→ BRIEF
All entries below must be retyped exactly, though pictures are to be skipped.

(Saved data entries)
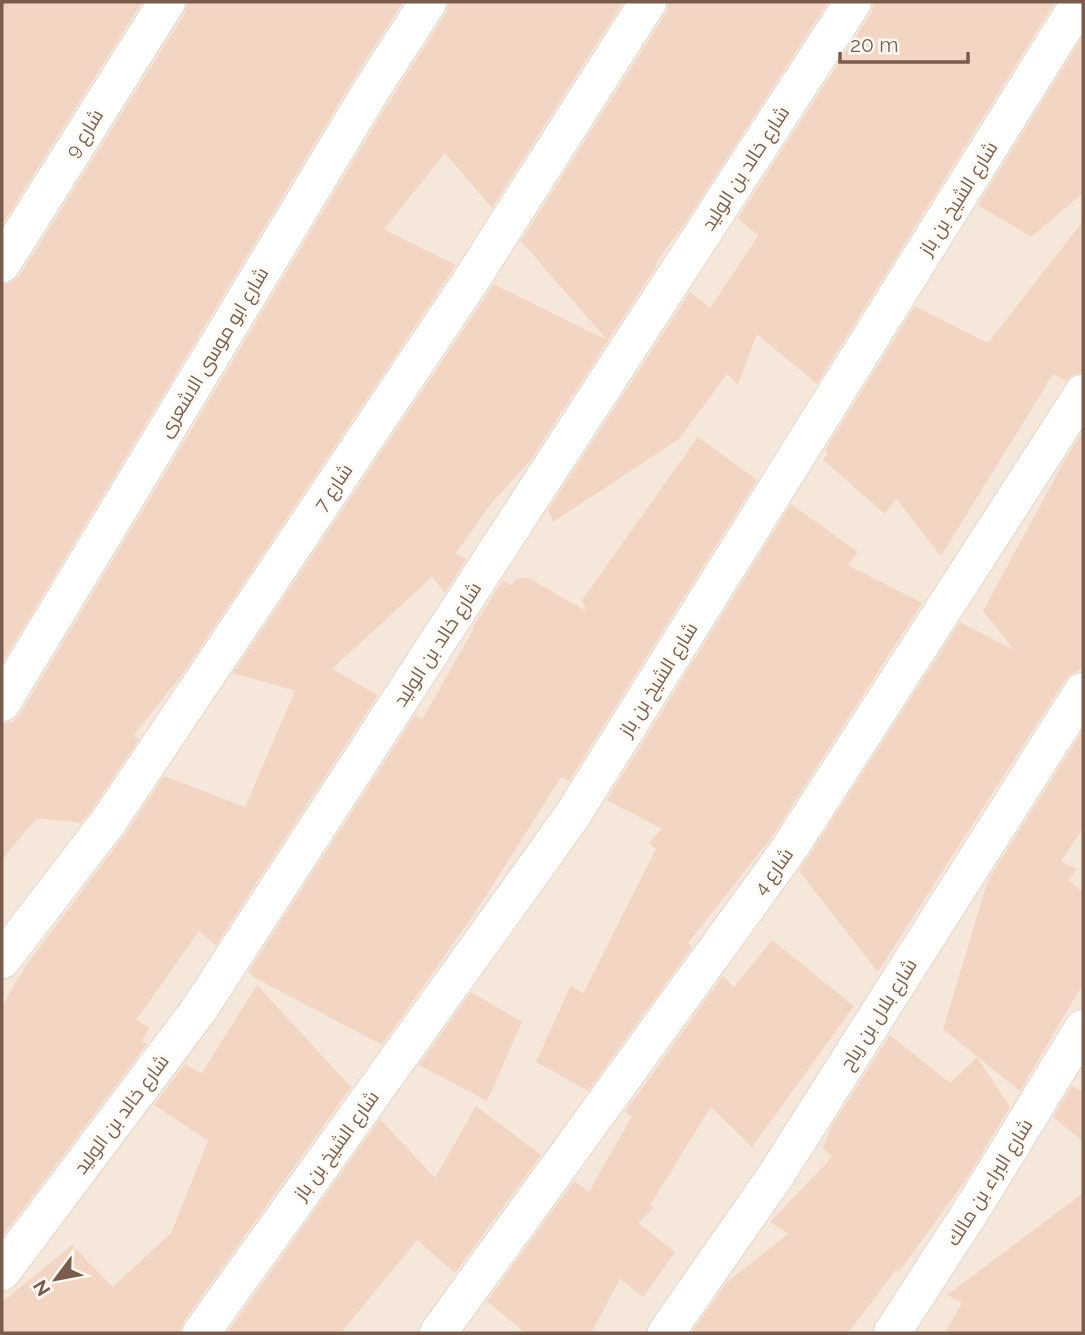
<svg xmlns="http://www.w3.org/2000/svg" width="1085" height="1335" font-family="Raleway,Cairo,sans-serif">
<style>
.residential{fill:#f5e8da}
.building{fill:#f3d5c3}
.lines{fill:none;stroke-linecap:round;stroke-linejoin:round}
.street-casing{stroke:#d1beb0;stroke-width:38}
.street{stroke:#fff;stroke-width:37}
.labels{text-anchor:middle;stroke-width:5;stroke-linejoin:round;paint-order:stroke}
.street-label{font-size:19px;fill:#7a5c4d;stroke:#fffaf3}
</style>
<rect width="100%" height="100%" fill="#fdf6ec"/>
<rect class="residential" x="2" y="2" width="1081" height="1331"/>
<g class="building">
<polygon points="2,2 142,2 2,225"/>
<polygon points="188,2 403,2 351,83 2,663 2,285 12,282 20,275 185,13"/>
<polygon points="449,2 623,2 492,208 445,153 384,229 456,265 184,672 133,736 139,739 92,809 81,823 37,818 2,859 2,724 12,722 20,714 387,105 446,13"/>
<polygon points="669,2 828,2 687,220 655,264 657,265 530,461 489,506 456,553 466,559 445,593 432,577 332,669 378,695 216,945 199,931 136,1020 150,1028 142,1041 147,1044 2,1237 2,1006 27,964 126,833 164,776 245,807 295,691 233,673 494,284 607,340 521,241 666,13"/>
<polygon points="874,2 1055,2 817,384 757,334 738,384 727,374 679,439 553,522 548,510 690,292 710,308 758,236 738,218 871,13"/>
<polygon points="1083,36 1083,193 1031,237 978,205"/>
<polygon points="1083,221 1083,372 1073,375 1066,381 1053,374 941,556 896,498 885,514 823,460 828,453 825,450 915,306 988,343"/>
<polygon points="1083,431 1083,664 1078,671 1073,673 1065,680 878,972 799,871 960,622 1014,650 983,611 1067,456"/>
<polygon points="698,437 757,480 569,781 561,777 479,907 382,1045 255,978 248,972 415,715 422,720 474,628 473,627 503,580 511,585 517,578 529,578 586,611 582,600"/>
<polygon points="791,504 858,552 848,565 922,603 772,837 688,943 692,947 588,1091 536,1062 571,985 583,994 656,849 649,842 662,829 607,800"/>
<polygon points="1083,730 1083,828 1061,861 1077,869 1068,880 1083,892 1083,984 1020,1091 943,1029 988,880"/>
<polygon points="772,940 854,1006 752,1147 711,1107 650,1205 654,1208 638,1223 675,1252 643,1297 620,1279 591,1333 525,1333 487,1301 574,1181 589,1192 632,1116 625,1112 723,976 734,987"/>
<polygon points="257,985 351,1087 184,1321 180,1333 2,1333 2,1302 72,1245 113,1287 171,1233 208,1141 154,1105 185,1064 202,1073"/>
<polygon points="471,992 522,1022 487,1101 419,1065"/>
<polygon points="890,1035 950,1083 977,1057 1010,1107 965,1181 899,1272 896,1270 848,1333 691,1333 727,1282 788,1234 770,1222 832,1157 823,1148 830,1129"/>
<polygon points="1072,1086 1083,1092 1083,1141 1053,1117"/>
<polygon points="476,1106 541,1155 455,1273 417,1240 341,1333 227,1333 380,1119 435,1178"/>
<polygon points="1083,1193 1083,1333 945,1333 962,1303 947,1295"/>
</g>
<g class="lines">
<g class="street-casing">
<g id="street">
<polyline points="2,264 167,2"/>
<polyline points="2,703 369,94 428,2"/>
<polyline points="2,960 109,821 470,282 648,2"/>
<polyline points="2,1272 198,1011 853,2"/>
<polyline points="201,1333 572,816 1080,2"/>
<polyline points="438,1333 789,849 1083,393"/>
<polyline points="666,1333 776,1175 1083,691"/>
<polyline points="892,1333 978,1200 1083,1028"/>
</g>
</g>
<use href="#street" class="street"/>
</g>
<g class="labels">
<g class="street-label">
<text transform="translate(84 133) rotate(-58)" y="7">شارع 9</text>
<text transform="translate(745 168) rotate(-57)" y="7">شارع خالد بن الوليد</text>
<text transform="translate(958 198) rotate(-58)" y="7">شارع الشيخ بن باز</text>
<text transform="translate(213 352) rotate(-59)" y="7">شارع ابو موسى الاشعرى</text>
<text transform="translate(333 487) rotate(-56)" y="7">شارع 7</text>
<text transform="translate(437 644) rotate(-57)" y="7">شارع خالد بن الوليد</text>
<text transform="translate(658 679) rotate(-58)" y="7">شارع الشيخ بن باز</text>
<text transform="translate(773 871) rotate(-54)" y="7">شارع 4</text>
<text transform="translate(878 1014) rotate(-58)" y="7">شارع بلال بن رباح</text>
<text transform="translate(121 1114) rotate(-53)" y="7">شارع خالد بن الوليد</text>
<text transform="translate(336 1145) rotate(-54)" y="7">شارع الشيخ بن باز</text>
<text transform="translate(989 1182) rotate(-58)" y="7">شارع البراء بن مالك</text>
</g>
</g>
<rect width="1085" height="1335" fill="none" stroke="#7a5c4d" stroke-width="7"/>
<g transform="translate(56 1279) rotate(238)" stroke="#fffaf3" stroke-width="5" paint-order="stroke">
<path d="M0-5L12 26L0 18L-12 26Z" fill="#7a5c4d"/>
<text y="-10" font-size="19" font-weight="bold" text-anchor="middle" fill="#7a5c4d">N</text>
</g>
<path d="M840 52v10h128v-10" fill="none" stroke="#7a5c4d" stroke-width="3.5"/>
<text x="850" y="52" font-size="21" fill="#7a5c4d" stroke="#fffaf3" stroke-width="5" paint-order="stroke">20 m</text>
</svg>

→ RESPONSE TO THE TASK
<svg xmlns="http://www.w3.org/2000/svg" width="1085" height="1335" font-family="Raleway,Cairo,sans-serif">
<style>
.residential{fill:#f5e8da}
.building{fill:#f3d5c3}
.lines{fill:none;stroke-linecap:round;stroke-linejoin:round}
.street-casing{stroke:#d1beb0;stroke-width:38}
.street{stroke:#fff;stroke-width:37}
.labels{text-anchor:middle;stroke-width:5;stroke-linejoin:round;paint-order:stroke}
.street-label{font-size:19px;fill:#7a5c4d;stroke:#fffaf3}
</style>
<rect width="100%" height="100%" fill="#fdf6ec"/>
<rect class="residential" x="2" y="2" width="1081" height="1331"/>
<g class="building">
<polygon points="2,2 142,2 2,225"/>
<polygon points="188,2 403,2 351,83 2,663 2,285 12,282 20,275 185,13"/>
<polygon points="449,2 623,2 492,208 445,153 384,229 456,265 184,672 133,736 139,739 92,809 81,823 37,818 2,859 2,724 12,722 20,714 387,105 446,13"/>
<polygon points="669,2 828,2 687,220 655,264 657,265 530,461 489,506 456,553 466,559 445,593 432,577 332,669 378,695 216,945 199,931 136,1020 150,1028 142,1041 147,1044 2,1237 2,1006 27,964 126,833 164,776 245,807 295,691 233,673 494,284 607,340 521,241 666,13"/>
<polygon points="874,2 1055,2 817,384 757,334 738,384 727,374 679,439 553,522 548,510 690,292 710,308 758,236 738,218 871,13"/>
<polygon points="1083,36 1083,193 1031,237 978,205"/>
<polygon points="1083,221 1083,372 1073,375 1066,381 1053,374 941,556 896,498 885,514 823,460 828,453 825,450 915,306 988,343"/>
<polygon points="1083,431 1083,664 1078,671 1073,673 1065,680 878,972 799,871 960,622 1014,650 983,611 1067,456"/>
<polygon points="698,437 757,480 569,781 561,777 479,907 382,1045 255,978 248,972 415,715 422,720 474,628 473,627 503,580 511,585 517,578 529,578 586,611 582,600"/>
<polygon points="791,504 858,552 848,565 922,603 772,837 688,943 692,947 588,1091 536,1062 571,985 583,994 656,849 649,842 662,829 607,800"/>
<polygon points="1083,730 1083,828 1061,861 1077,869 1068,880 1083,892 1083,984 1020,1091 943,1029 988,880"/>
<polygon points="772,940 854,1006 752,1147 711,1107 650,1205 654,1208 638,1223 675,1252 643,1297 620,1279 591,1333 525,1333 487,1301 574,1181 589,1192 632,1116 625,1112 723,976 734,987"/>
<polygon points="257,985 351,1087 184,1321 180,1333 2,1333 2,1302 72,1245 113,1287 171,1233 208,1141 154,1105 185,1064 202,1073"/>
<polygon points="471,992 522,1022 487,1101 419,1065"/>
<polygon points="890,1035 950,1083 977,1057 1010,1107 965,1181 899,1272 896,1270 848,1333 691,1333 727,1282 788,1234 770,1222 832,1157 823,1148 830,1129"/>
<polygon points="1072,1086 1083,1092 1083,1141 1053,1117"/>
<polygon points="476,1106 541,1155 455,1273 417,1240 341,1333 227,1333 380,1119 435,1178"/>
<polygon points="1083,1193 1083,1333 945,1333 962,1303 947,1295"/>
</g>
<g class="lines">
<g class="street-casing">
<g id="street">
<polyline points="2,264 167,2"/>
<polyline points="2,703 369,94 428,2"/>
<polyline points="2,960 109,821 470,282 648,2"/>
<polyline points="2,1272 198,1011 853,2"/>
<polyline points="201,1333 572,816 1080,2"/>
<polyline points="438,1333 789,849 1083,393"/>
<polyline points="666,1333 776,1175 1083,691"/>
<polyline points="892,1333 978,1200 1083,1028"/>
</g>
</g>
<use href="#street" class="street"/>
</g>
<g class="labels">
<g class="street-label">
<text transform="translate(84 133) rotate(-58)" y="7">شارع 9</text>
<text transform="translate(745 168) rotate(-57)" y="7">شارع خالد بن الوليد</text>
<text transform="translate(958 198) rotate(-58)" y="7">شارع الشيخ بن باز</text>
<text transform="translate(213 352) rotate(-59)" y="7">شارع ابو موسى الاشعرى</text>
<text transform="translate(333 487) rotate(-56)" y="7">شارع 7</text>
<text transform="translate(437 644) rotate(-57)" y="7">شارع خالد بن الوليد</text>
<text transform="translate(658 679) rotate(-58)" y="7">شارع الشيخ بن باز</text>
<text transform="translate(773 871) rotate(-54)" y="7">شارع 4</text>
<text transform="translate(878 1014) rotate(-58)" y="7">شارع بلال بن رباح</text>
<text transform="translate(121 1114) rotate(-53)" y="7">شارع خالد بن الوليد</text>
<text transform="translate(336 1145) rotate(-54)" y="7">شارع الشيخ بن باز</text>
<text transform="translate(989 1182) rotate(-58)" y="7">شارع البراء بن مالك</text>
</g>
</g>
<rect width="1085" height="1335" fill="none" stroke="#7a5c4d" stroke-width="7"/>
<g transform="translate(56 1279) rotate(238)" stroke="#fffaf3" stroke-width="5" paint-order="stroke">
<path d="M0-5L12 26L0 18L-12 26Z" fill="#7a5c4d"/>
<text y="-10" font-size="19" font-weight="bold" text-anchor="middle" fill="#7a5c4d">N</text>
</g>
<path d="M840 52v10h128v-10" fill="none" stroke="#7a5c4d" stroke-width="3.5"/>
<text x="850" y="52" font-size="21" fill="#7a5c4d" stroke="#fffaf3" stroke-width="5" paint-order="stroke">20 m</text>
</svg>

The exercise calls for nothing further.